### [Provided records]

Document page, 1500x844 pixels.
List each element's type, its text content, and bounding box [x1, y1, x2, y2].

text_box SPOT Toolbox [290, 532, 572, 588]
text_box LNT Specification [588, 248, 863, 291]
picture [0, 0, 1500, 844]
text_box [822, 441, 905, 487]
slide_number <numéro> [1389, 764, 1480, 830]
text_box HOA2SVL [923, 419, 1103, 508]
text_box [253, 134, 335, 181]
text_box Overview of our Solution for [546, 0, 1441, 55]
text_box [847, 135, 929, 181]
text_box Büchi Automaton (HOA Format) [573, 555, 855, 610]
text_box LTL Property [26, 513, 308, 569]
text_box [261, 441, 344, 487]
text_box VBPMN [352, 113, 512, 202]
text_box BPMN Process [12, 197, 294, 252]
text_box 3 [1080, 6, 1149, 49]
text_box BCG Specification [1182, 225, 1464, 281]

### [Your instructions]
Reproduce every one of the rows above word for word.

### [Reply to the exercise]
Document page, 1500x844 pixels.
List each element's type, its text content, and bounding box [x1, y1, x2, y2].

text_box SPOT Toolbox [290, 532, 572, 588]
text_box LNT Specification [588, 248, 863, 291]
picture [0, 0, 1500, 844]
text_box [822, 441, 905, 487]
slide_number <numéro> [1389, 764, 1480, 830]
text_box HOA2SVL [923, 419, 1103, 508]
text_box [253, 134, 335, 181]
text_box Overview of our Solution for [546, 0, 1441, 55]
text_box [847, 135, 929, 181]
text_box Büchi Automaton (HOA Format) [573, 555, 855, 610]
text_box LTL Property [26, 513, 308, 569]
text_box [261, 441, 344, 487]
text_box VBPMN [352, 113, 512, 202]
text_box BPMN Process [12, 197, 294, 252]
text_box 3 [1080, 6, 1149, 49]
text_box BCG Specification [1182, 225, 1464, 281]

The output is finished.